Pela Carta Magna, um projeto de iniciativa popular precisa receber a assinatura de pelo menos 1% dos eleitores brasileiros – hoje cerca de 1,5 milhão de assinaturas – divididos entre cinco estados, com não menos de 0,3% do eleitorado de cada um. Apesar da previsão constitucional, é muito difícil viabilizar esses projetos. Desde a promulgação da Constituição, em 1988, apenas quatro leis de iniciativa popular entraram em vigor. A mais recente foi a Lei da Ficha Limpa, que proíbe a candidatura de condenados judicialmente em 2ª instância (Lei Complementar 135/2010), que ajudou a sanear o sistema.
No Distrito Federal, tivemos até hoje apenas dois projetos de lei de iniciativa popular: um criando a Política Habitacional para Nascidos no DF (PL 1.102/2008); e outro de estímulo ao cumprimento de obrigações tributárias em atraso, mediante temporária redução de multas tributárias. Nenhum deles foi aprovado. Aqui, a Lei Orgânica exige a assinatura de 1% do eleitorado dividido em, pelo menos, três zonas eleitorais – hoje em torno de 20 mil assinaturas.PublicidadeQuando tomei posse no primeiro mandato como deputado distrital, em 2003, assumi o princípio da participação popular em todas as atividades do mandato, seja na missão de fiscalizar o Executivo, seja na de criar leis e, particular e essencialmente, destinar recursos orçamentários. Essas destinações são feitas pelo modelo de orçamento participativo, ouvindo diretamente a população em todas as cidades do DF.

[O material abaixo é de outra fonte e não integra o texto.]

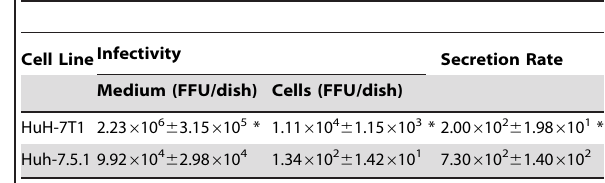
Table 1. Infectivity titers in culture medium and cells of HuH- 7T1 and Huh-7.5.1 transfected with JFH-1 RNA.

Naquele ano, apresentei algumas proposições legislativas para aproximar a população do Legislativo. Uma instituía a Tribuna Popular (PR 02/2003), dando voz aos cidadãos; outra criava a Comissão Permanente de Legislação Participativa (PR 21/2003), para dar seguimento às sugestões legislativas e moções de repúdio a leis impopulares (Petição Revogatória); outra criava a Ouvidoria Parlamentar da CLDF (PR 22/2003). Também é de minha autoria a proposta de emenda à Lei Orgânica (PELO 25/2004) que visava inserir a participação popular no rol dos princípios da Administração Pública, o que garantiria amparo legal a exigências de consultas à sociedade em temas que lhe são pertinentes, de forma a figurar junto de outros princípios como legalidade, impessoalidade, moralidade e publicidade.

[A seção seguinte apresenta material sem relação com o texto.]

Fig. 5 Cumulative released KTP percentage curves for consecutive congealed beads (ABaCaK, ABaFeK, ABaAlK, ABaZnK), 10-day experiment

Dessas iniciativas, apenas a Ouvidoria Parlamentar teve êxito e saiu do papel anos mais tarde, por iniciativa da Mesa Diretora da CLDF. Ao longo de quatro mandatos, tento avançar na aproximação entre representantes e representados. É possível reconhecer que melhoramos, mas sempre houve forte resistência. O corporativismo ainda é forte e resiste à transparência ativa e à maior participação popular. O princípio está implícito e largamente disseminado em nosso ordenamento constitucional, mas nossa prática político-administrativa ainda está longe de assumir a participação popular como característica marcante e constituinte de um novo patamar nas relações do Estado com a sociedade.
Agora, à frente da Ouvidoria da CLDF, tenho a missão de implementar a transparência máxima na Casa. O grande desafio é passar da transparência passiva, conquistada com a Lei de Acesso à Informação, para a transparência ativa, mediante a qual os cidadãos possam buscar e ter acesso de forma desburocratizada e direta a todos os dados do Poder Legislativo.
O próximo passo é resgatar a participação popular, ampliando a interação dos brasilienses no processo de elaboração das leis. Para facilitar a coleta de assinaturas necessárias para tramitação das propostas apresentadas pela sociedade, como projetos de lei, estamos trabalhando para implementar o aplicativo “Mudamos”, de forma gratuita, para que a população possa apresentar propostas pelo celular. Idealizado por Márlon Reis, ex-juiz e advogado especialista em Direito Eleitoral – um dos idealizadores e redatores da Lei da Ficha Limpa –, o app estimula e viabiliza o dispositivo constitucional da iniciativa popular para proposições legislativas.
Ampliar o acesso da população ao processo de elaboração das leis e aos meios de representação neste momento de forte repulsa à política é preponderante para fortalecermos nossa democracia e conseguirmos a mobilização necessária para uma completa reestruturação do sistema político. Afinal, não basta o sufrágio universal para que se possa dizer que uma nação é livre e democrática.